Afetler 50 Yılda 5 Kat Arttı: Sebebi… Emperyalist Kapitalizm!..

Birleşmiş Milletler’in (BM), hava, iklim ve su konularındaki yetkili organı Dünya Meteoroloji Teşkilatı, 2 Eylül’de bir rapor açıkladı.
Bu rapor, afetlerin 49 yılda 5 kat arttığını gösteriyor.
Afetlerde 2 milyon insan hayatını kaybetti.

Rapora göre, “1970-2019 zaman diliminde dünya çapında hava ve iklim bağlantılı felaketlerde büyük artış kaydedildi. … Bu afetler sebebiyle oluşan zararlarda ise yedi kat artış kaydetti.”

Raporu sunan BM’nin Dünya Meteoroloji Teşkilatı Genel Sekreteri Petteri Taalas, hava, iklim ve sularla bağlantılı aşırı hava muhalefetlerinin arttığını ve kötüleştiğini söyleyerek. 1970’ten bu yana her gün fırtına, sel, kuraklık veya aşırı sıcak hava gibi bir felaket yaşandığını. bütün bu afetlerden dolayı günde ortalama olarak 115 insanın hayatını kaybettiğini belirtti.
Raporda doğal afetlerin yol açtığı günlük maddi zararın 202 milyon dolar olduğu rapor ediliyor.

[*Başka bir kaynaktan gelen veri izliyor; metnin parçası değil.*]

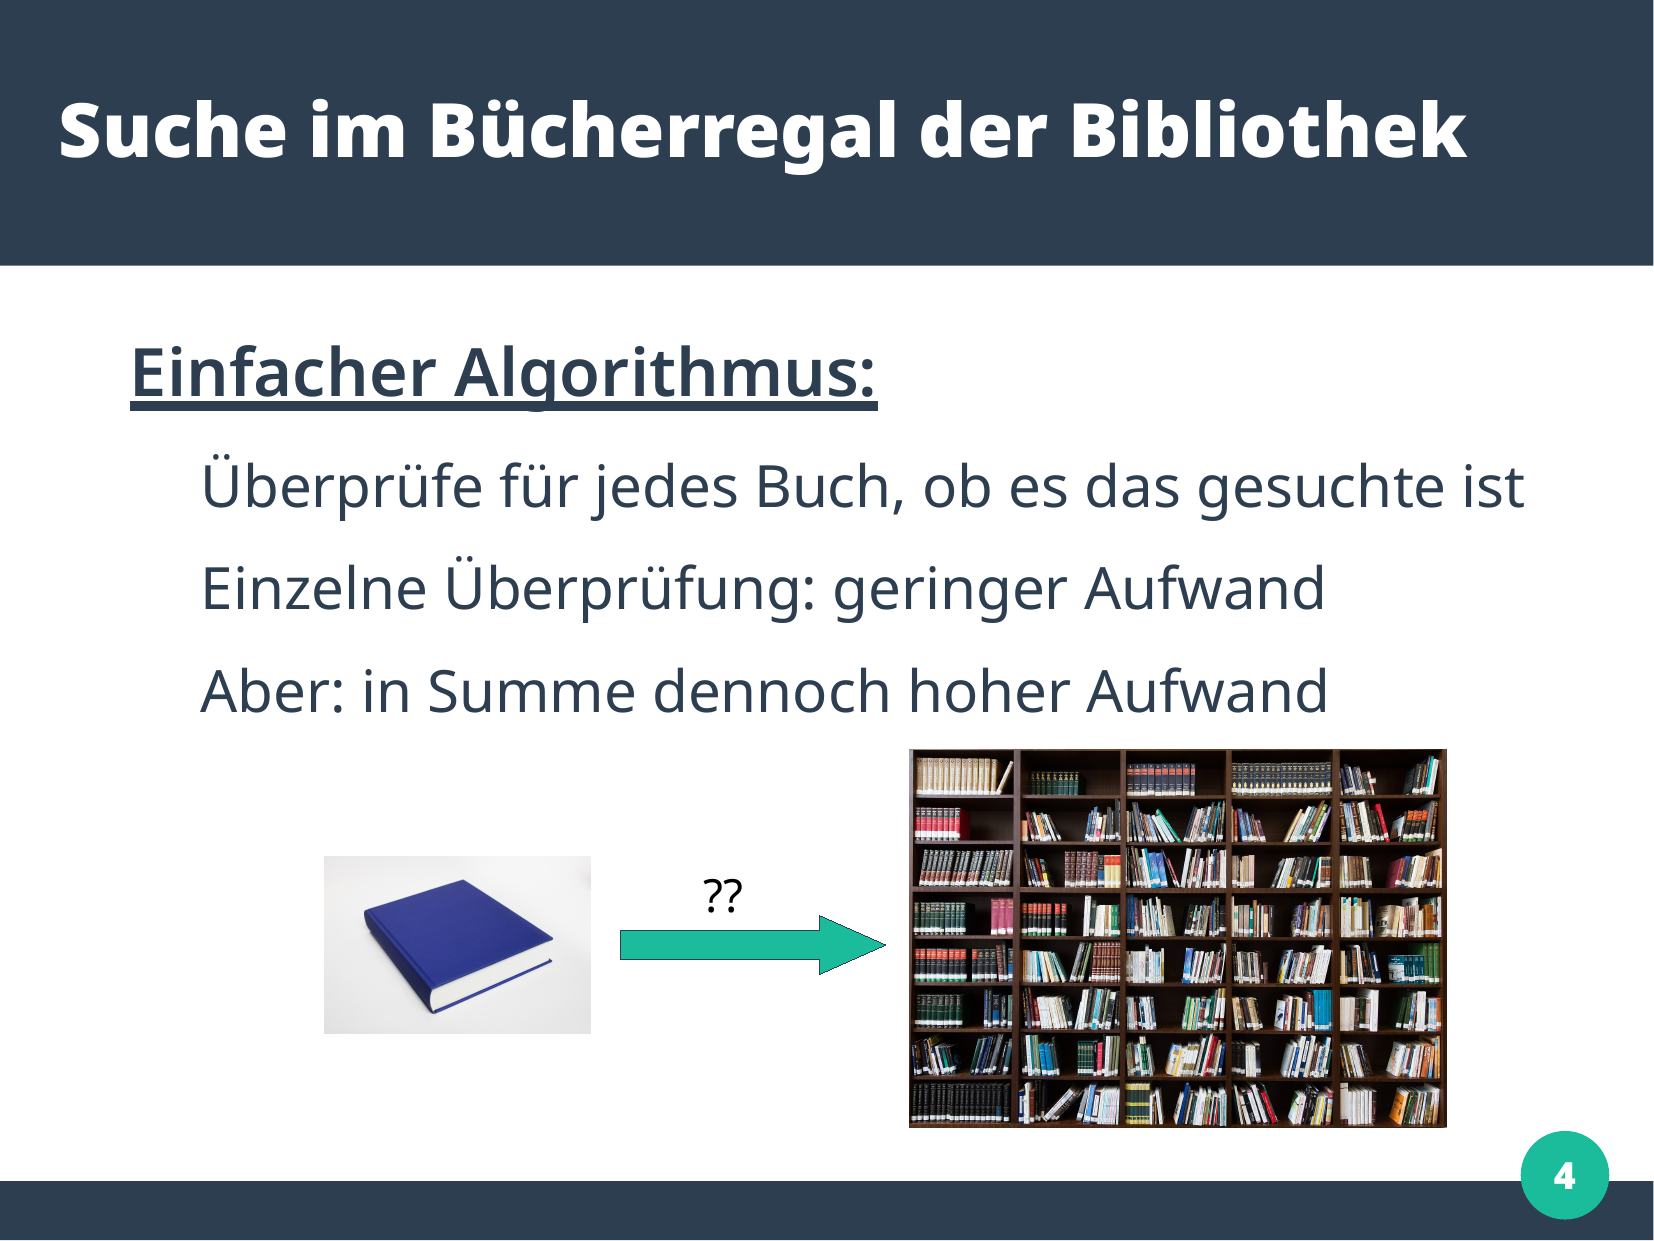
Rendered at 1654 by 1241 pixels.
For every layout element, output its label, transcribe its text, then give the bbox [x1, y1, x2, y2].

  • Rapordan dikkat çekici bazı notlar ise şöyle.
    Afetlerde hayatını kaybeden insanların yüzde 91’den fazlası yeni-sömürgelerde yaşayan insanlar.
  • Can kaybına en çok neden olan afet ise 650 bin ölüm ile kuraklıklar.

RAPORDA SEBEP YOK!
Rapor, afetlerin günümüzde artık nasıl bir katliamı dönüştüğünü açıkça ortaya koyuyor.
Fakat 49 yıldaki bu 5 katlık artışın neden olduğu üzerine hiçbir şey yok.
Tesbit ediyorlar, çözümleri yok.
Çünkü sebepi ortaya koymuyorlar, koyamıyorlar.
Koyamazlar da.
Çünkü afetleri katliama çeviren b.izzat emperyalist kapitalist ekonominin yağmacı talancı, kardan başka hiçbir şeyi hesap etmeyen politikalarıdır.
Çevreyi temiz tutun, suyu az kullanın türünden çağrılar duyarız sık sık.
Bunlar da aslında emperyalist tekellerin doğanın tahribatındaki payını, sorumluluğunu GİZLEMEYE yönelik çağrılardan başka bir şey değildir.
Dünyanın doğasını tahrip eden, ormanları yok eden, küresel ısınmaya, “iklim krzine” yol açan, gölleri kurutan, buzulları eriten… insanların günlük kullanımları değil, bizzat tekellerin vahşi politikalarıdır.
Onlar için doğanın korunması, insanlığığn geleceği gibi kavramların yeri yoktur.